Fury the big star horse of Hollywood, and one of the smartest loved to be bathed and curried, especially when its hot. Temperatures in California in the summer range 87 - 103 mostly, and dry. The heat from the sandy soil radiates more heat. Fury would take advantage of his breaks between scenes he would roll in the dust. The wrangler crew would be hot too then have to hose Fury down and curry him. Fury enjoyed doing this and appear to laugh at everyone.

Fury won Patsy Awards, they are given to the animals as Oscars are to people. In 1958 for the movie "Wild is the Wind", he was 2nd place winner. Another in 1955 for "Gypsy Colt" as 1st place, then was 3rd place for the "Fury" series in 1960 & 1961.
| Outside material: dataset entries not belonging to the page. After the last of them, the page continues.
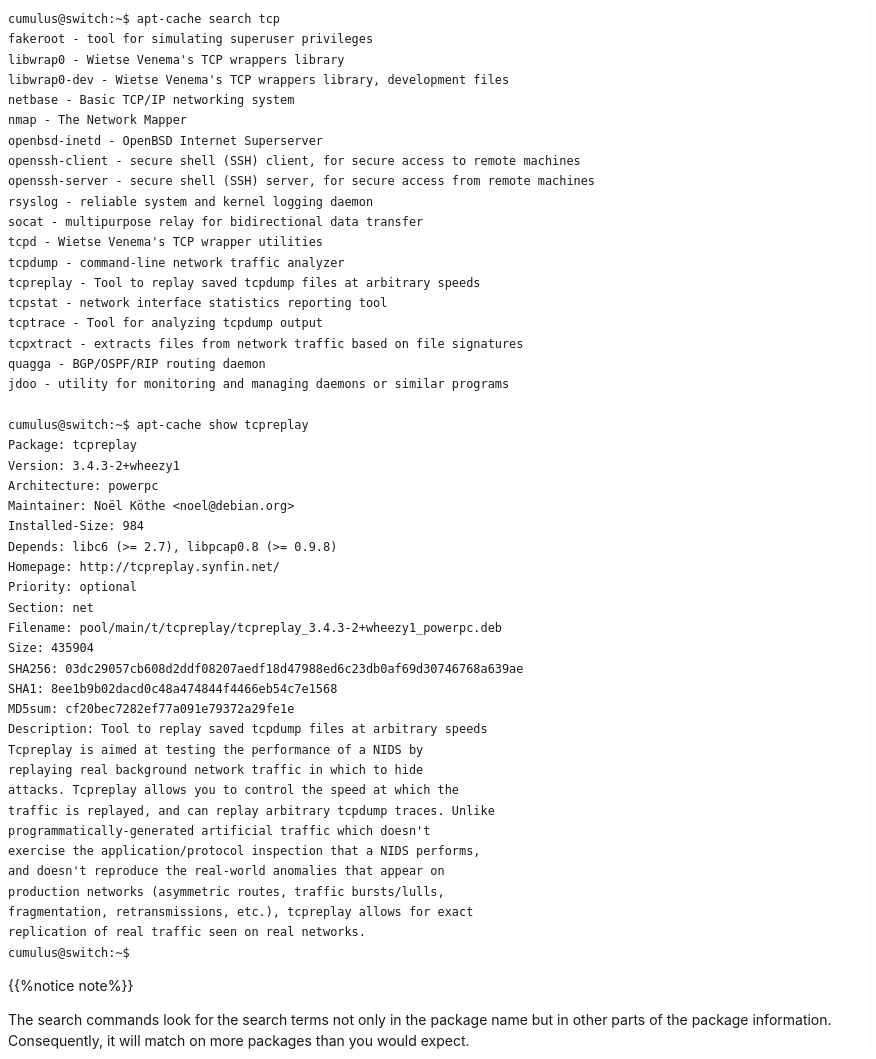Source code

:     cumulus@switch:~$ apt-cache search tcp
    fakeroot - tool for simulating superuser privileges
    libwrap0 - Wietse Venema's TCP wrappers library
    libwrap0-dev - Wietse Venema's TCP wrappers library, development files
    netbase - Basic TCP/IP networking system
    nmap - The Network Mapper
    openbsd-inetd - OpenBSD Internet Superserver
    openssh-client - secure shell (SSH) client, for secure access to remote machines
    openssh-server - secure shell (SSH) server, for secure access from remote machines
    rsyslog - reliable system and kernel logging daemon
    socat - multipurpose relay for bidirectional data transfer
    tcpd - Wietse Venema's TCP wrapper utilities
    tcpdump - command-line network traffic analyzer
    tcpreplay - Tool to replay saved tcpdump files at arbitrary speeds
    tcpstat - network interface statistics reporting tool
    tcptrace - Tool for analyzing tcpdump output
    tcpxtract - extracts files from network traffic based on file signatures
    quagga - BGP/OSPF/RIP routing daemon
    jdoo - utility for monitoring and managing daemons or similar programs
    
    cumulus@switch:~$ apt-cache show tcpreplay
    Package: tcpreplay
    Version: 3.4.3-2+wheezy1
    Architecture: powerpc
    Maintainer: Noël Köthe <noel@debian.org>
    Installed-Size: 984
    Depends: libc6 (>= 2.7), libpcap0.8 (>= 0.9.8)
    Homepage: http://tcpreplay.synfin.net/
    Priority: optional
    Section: net
    Filename: pool/main/t/tcpreplay/tcpreplay_3.4.3-2+wheezy1_powerpc.deb
    Size: 435904
    SHA256: 03dc29057cb608d2ddf08207aedf18d47988ed6c23db0af69d30746768a639ae
    SHA1: 8ee1b9b02dacd0c48a474844f4466eb54c7e1568
    MD5sum: cf20bec7282ef77a091e79372a29fe1e
    Description: Tool to replay saved tcpdump files at arbitrary speeds
    Tcpreplay is aimed at testing the performance of a NIDS by
    replaying real background network traffic in which to hide
    attacks. Tcpreplay allows you to control the speed at which the
    traffic is replayed, and can replay arbitrary tcpdump traces. Unlike
    programmatically-generated artificial traffic which doesn't
    exercise the application/protocol inspection that a NIDS performs,
    and doesn't reproduce the real-world anomalies that appear on
    production networks (asymmetric routes, traffic bursts/lulls,
    fragmentation, retransmissions, etc.), tcpreplay allows for exact
    replication of real traffic seen on real networks.
    cumulus@switch:~$

{{%notice note%}}

The search commands look for the search terms not only in the package
name but in other parts of the package information. Consequently, it
will match on more packages than you would expect.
Note: Loretta knew the movie horses, trainers & owners.

Comments & Info from:
May 1998
Loretta Kemsley

I noted you listed Fury as a possible horse in the Bonanza series for Adam Cartright's horse. Alas, it was not Fury, but a horse owned by Fat Jones, who owned the Fat Jones Movie Stable in North Hollywood, California. Fat owned all of the Bonanza horses, plus several others who were cast horses, such as the National Velvet horses and Black Diamond, who looked very similar to Fury but was trained by Les Hilton. I was fortunate to live directly across the street from Les and learned from him about horse training. Black Diamond was used as a wild stallion in many movie roles. He also was not the black horse Pernell Roberts rode, whose name escapes me for the moment. Hollywood had a love affair with black horses. Lassie also lived down the street from us, as did a circus and another carnival. My father owned a carnival and a set of pony tracks. His ponies were used in many of the movies and televison series. Another black horse I remember belonged to the Hudkins Bros. Movie Stables. He was paired with a white stallion and the duo were usually the "wild stallions" used in the horse fight scenes. There were several movies stables in the San Fernando Valley then which were located on Parthenia in Panorama City, California.
Fury lived in a shed row barn, with only three stalls and a tack room in it. The only other occupant of that barn was King Cotton, who was right next door to Fury. If my memory serves, Ralph kept the area in front of the barn roped off to a distance of about twenty feet. When I asked why, I was told it was because Fury was so mean. However, looking back, I don't believe this. I never saw any meanness on Fury's part and I think it was a convenient lie which kept people from bothering him while he rested. Fury suffered from heaves for most of his life. This is a disease similiar to asthema, and the name comes from the heaving action of the rib cage as the horse struggles for breath. It is triggered by dusty hay, so Fury's hay was always wet when he ate. This was before hay pellets were invented. These pellets were a real boon for horses with heaves, since the dust was decreased considerably.